§ **Reading text**:
——
And then there is Matt’s disbarment. Now, on one level, this makes complete and total plot sense, and pretty much had to happen in order for the character to move across the country. But there are problems here. The first being that, if you’re gonna haul Matt Murdock into a public courtroom to disbar him, why not kill some time and try him for the at least attempted murder of Bullseye? Or on RICO charges for his role in Shadowland? Or on about a million counts of assault with a deadly weapon (hell, the billy club itself is illegal to possess under Section 265.01 of the New York Criminal Code)? Further, since this is a public courtroom, there isn’t a force on Earth that would have stopped Captain America, Nick Fury, Spider-Man, and every other hero in New York from showing up in support. And not only the superheroes would have been there; every reporter in the city would have shown up to watch a bunch of New York Supreme Court judges disbar a fucking Avenger. Which would mean each one of those guys could kiss any hopes of a seat on a Federal bench goodbye.
It might sound like I’m nitpicking here, and I guess I am, since I really liked this issue (except for that, “Move to strike!” line. That made most post-Commando Schwarzenegger kill quips look like William Shakespeare). And I really am looking forward to seeing what Waid and Samnee (who continues to be a great artist for this character, with his simple lines and great camera movements – the shadowy opening scene between Matt and Foggy was about the most moody and touching sequence I’ve seen in a comic in a while) do with Matt in a new city with a public face to have to deal with.
But be aware that a lot of it only holds up if you try not to think about it too much. And realistically, you shouldn’t. This is, after all, a superhero comic. And Mark Waid has done an excellent job over the past couple of years attacking the book under those terms. Look at it this way: it’s like that scene in Raiders of The Lost Ark where Indy threatens to blow up the ark with a rocket launcher. Indy knew full well he could never look at what was in the Ark, so in a realist world, he’d have blown it to hell the second Belloq dithered about releasing Marion. But that wouldn’t be any fun.
A realistic Daredevil loses his shit when someone finds out who he is, and winds up in prison for the rest of his life. But that isn’t any fun. I’m having fun with Daredevil under Mark Waid. So let’s see how Matt does in San Francisco, where the buildings aren’t as tall, and running off the wrong rooftop is like climbing Everest.
That said: if I don’t see Daredevil in a car chase in a Mustang by the fifth issue of the new volume, I’m out.
——
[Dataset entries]

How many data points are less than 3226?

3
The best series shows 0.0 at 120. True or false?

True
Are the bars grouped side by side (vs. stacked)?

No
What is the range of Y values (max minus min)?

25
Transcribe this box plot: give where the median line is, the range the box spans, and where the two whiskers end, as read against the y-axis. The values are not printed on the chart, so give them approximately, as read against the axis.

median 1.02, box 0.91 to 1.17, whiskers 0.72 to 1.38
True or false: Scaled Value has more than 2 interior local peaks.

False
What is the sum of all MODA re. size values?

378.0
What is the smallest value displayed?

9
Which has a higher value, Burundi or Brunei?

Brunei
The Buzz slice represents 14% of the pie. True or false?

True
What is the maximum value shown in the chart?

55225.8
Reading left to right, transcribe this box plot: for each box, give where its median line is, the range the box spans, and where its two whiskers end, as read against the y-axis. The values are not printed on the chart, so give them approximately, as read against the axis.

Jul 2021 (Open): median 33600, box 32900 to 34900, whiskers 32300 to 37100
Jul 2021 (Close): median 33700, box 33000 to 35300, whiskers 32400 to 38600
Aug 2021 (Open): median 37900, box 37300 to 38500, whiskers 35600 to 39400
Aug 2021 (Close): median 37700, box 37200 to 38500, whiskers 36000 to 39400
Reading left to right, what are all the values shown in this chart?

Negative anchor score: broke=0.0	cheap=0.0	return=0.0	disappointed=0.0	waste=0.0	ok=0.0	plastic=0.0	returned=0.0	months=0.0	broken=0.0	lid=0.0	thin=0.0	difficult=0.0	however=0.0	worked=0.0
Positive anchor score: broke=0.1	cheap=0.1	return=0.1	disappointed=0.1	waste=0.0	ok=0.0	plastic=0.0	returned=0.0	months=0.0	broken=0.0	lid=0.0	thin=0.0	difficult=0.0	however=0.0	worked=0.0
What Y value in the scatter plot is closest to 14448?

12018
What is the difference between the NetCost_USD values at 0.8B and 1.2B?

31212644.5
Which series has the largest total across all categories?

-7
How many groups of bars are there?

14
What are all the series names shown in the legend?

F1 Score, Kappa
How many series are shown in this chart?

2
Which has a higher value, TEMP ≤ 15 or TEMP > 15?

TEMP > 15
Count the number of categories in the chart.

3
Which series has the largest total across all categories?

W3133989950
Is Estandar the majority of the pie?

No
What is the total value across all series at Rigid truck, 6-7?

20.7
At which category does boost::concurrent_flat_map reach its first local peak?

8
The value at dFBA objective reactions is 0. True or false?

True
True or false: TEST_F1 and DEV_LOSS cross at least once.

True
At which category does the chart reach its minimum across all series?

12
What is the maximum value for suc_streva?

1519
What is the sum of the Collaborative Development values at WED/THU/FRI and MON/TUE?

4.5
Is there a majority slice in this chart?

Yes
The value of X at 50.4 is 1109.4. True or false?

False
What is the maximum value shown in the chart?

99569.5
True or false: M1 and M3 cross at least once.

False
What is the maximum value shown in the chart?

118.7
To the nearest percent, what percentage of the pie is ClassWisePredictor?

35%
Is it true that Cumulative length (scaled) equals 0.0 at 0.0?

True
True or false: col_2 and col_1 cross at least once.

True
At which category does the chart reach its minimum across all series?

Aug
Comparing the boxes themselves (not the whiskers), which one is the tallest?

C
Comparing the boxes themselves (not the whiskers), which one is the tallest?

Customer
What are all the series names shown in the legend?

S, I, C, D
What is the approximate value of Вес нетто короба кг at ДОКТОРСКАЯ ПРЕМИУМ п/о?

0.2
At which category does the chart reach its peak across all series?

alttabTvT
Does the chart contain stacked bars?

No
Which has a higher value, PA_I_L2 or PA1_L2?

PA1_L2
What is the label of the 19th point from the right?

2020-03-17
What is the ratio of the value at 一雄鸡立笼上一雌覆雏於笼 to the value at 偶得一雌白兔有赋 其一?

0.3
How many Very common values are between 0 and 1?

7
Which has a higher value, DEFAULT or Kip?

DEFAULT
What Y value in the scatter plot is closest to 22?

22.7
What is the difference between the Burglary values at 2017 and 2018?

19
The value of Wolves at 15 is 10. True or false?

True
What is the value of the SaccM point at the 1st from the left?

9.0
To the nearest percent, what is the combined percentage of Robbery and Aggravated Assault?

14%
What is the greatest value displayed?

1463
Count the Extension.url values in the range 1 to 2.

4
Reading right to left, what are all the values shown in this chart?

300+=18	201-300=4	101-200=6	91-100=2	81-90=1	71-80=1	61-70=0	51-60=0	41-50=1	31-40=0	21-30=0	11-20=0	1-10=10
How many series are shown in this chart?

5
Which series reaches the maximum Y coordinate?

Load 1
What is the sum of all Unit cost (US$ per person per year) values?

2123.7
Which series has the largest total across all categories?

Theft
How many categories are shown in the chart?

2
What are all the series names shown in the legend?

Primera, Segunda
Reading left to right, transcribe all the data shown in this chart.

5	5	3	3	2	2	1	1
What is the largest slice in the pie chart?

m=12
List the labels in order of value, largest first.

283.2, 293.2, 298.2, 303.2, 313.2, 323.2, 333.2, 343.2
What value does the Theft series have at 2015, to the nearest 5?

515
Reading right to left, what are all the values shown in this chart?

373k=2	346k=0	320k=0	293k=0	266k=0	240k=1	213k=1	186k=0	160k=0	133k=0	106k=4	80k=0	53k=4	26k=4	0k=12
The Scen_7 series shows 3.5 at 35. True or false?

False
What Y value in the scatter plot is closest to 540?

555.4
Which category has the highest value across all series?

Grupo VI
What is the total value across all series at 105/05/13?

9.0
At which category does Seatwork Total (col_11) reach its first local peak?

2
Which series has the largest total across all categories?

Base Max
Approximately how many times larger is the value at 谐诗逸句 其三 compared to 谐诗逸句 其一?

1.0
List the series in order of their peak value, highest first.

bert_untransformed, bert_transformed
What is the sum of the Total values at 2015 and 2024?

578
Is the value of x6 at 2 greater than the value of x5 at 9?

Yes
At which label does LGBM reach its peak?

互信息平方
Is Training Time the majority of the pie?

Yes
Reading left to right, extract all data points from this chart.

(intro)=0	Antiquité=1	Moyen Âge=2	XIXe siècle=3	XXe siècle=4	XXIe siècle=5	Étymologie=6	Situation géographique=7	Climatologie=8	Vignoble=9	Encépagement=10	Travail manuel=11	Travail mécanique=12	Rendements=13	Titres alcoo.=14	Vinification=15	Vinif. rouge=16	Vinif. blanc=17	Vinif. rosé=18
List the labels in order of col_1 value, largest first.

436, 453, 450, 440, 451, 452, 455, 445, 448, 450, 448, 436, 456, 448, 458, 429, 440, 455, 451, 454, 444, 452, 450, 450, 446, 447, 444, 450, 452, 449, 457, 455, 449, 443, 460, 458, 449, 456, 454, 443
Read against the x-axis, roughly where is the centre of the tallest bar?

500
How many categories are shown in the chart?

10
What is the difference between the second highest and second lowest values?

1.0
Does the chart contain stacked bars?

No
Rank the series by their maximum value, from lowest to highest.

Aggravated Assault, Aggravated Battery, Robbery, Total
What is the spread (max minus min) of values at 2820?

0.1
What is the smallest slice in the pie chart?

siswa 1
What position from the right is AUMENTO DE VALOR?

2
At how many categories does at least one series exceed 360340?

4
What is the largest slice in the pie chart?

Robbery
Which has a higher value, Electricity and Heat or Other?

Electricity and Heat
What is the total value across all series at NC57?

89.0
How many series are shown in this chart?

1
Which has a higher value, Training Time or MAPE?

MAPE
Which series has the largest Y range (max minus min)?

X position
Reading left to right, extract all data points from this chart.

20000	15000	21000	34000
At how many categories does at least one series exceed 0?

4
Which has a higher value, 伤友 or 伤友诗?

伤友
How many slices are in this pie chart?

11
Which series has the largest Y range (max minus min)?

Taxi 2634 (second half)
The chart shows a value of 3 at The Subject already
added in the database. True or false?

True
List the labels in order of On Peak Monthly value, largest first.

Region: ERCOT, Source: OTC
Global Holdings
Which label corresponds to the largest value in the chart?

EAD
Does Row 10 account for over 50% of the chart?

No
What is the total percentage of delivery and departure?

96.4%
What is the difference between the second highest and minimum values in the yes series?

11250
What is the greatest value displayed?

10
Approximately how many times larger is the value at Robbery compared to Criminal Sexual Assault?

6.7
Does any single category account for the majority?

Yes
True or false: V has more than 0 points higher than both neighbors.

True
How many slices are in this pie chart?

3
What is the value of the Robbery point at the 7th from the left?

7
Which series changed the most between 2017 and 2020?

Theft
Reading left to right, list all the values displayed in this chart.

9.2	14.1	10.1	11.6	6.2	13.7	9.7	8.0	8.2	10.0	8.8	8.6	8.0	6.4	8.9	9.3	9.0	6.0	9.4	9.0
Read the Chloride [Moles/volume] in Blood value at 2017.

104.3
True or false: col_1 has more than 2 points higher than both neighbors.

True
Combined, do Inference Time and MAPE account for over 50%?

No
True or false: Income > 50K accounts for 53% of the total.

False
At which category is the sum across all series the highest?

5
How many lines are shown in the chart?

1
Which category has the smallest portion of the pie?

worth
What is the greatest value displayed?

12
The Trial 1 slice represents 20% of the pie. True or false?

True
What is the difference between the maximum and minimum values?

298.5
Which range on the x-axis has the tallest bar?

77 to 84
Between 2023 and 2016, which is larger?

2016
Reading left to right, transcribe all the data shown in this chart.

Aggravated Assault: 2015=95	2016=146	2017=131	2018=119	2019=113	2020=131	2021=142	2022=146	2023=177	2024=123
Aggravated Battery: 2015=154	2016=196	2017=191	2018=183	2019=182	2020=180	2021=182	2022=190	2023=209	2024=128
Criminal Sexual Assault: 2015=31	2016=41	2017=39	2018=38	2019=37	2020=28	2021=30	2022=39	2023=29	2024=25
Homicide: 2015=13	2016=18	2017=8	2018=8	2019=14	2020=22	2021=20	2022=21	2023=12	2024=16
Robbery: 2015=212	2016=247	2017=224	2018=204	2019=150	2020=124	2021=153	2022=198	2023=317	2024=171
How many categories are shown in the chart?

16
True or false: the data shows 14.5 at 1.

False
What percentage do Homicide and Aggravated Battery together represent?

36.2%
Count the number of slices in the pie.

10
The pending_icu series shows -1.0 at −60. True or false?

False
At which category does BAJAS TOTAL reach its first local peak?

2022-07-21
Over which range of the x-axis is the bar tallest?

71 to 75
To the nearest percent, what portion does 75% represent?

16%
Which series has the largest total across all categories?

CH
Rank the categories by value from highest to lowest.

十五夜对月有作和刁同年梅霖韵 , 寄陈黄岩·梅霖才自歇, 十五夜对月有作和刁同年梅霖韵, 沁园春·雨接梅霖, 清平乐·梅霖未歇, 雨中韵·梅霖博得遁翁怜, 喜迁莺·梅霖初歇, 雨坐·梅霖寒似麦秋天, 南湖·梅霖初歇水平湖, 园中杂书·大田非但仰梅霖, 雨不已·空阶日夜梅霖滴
——
§ **Exercise goal**: Translate this sentence from the Daredevil review into Spanish: "I'm having fun with Daredevil under Mark Waid." This data is separate material with no connection to the Daredevil review.

§ **Exercise output**: Me estoy divirtiendo con Daredevil en la etapa de Mark Waid.